Validating A Cardiovascular Risk Tool For Use In A Contemporary Diabetes Population

Published Aug 12, 2013
Cambridge, UK – Originally derived from a group of diabetes patients recruited from the 1970s to the 1990s, the UKPDS outcomes model is a widely-used risk tool for predicting cardiovascular outcomes, such as heart attack and stroke, in patients with diabetes. As treatment of diabetes and its complications has changed considerably since this time, it may no longer be a useful risk prediction tool. Researchers from the MRC Epidemiology Unit at the University of Cambridge used data from a contemporary cohort of individuals with diabetes detected by screening, the ADDITION-Europe study, to test whether the risk score predicted heart attack and stroke over five years. While the model tended to over-estimate risk, it was good at ranking individuals from low to high risk. As such, it is probably still the most appropriate cardiovascular risk prediction tool to use in individuals with diabetes. Dr. Libo Tao, a researcher on the study, says, “It is reassuring that the UKPDS tool can still be used to rank individuals with diabetes from low to high risk in terms of their chance of having a heart attack or stroke. This means the tool can be used to examine the cost-effectiveness of different approaches to treating diabetes from diagnosis.” The full study, “Performance of the UKPDS Outcomes Model for Prediction of Myocardial Infarction and Stroke in the ADDITION-Europe Trial Cohort,” is published in Value in Health.

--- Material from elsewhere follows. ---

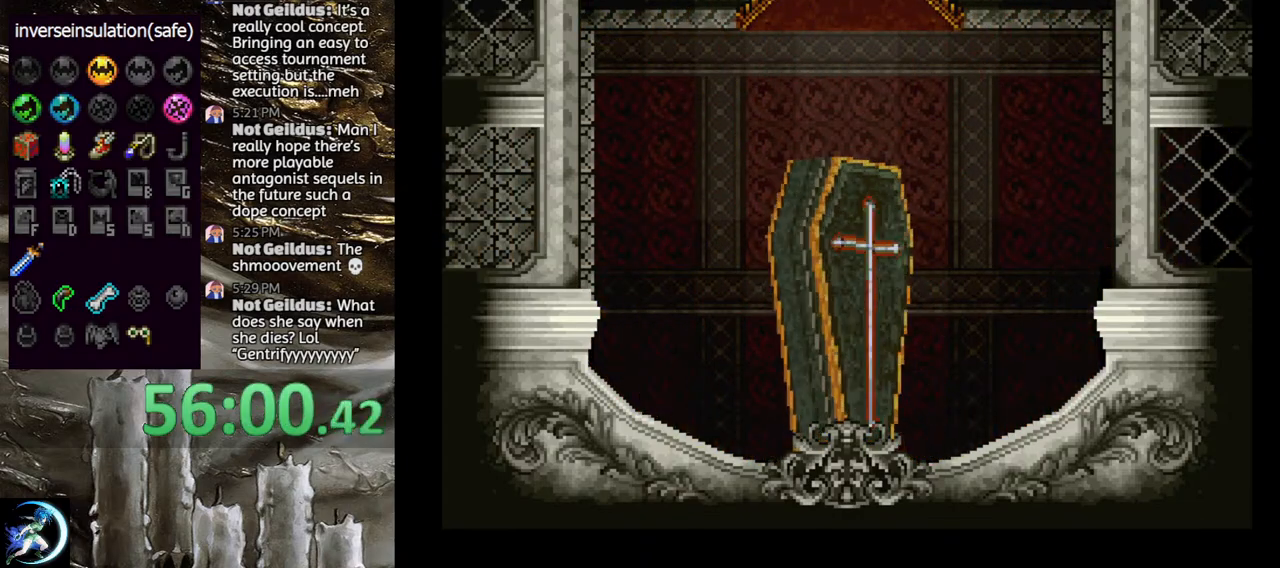
{"buttons": ["CROSS"], "left_stick": "center", "right_stick": "center", "events": [[350, "CROSS", "down"], [433, "CROSS", "up"], [500, "CROSS", "down"]]}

Value in Health (ISSN 1098-3015) publishes papers, concepts, and ideas that advance the field of pharmacoeconomics and outcomes research as well as policy papers to help health care leaders make evidence-based decisions. The journal is published bi-monthly and has over 8,000 subscribers (clinicians, decision-makers, and researchers worldwide).

International Society for Pharmacoeconomics and Outcomes Research (ISPOR) is a nonprofit, international, educational and scientific organization that strives to increase the efficiency, effectiveness, and fairness of health care resource use to improve health.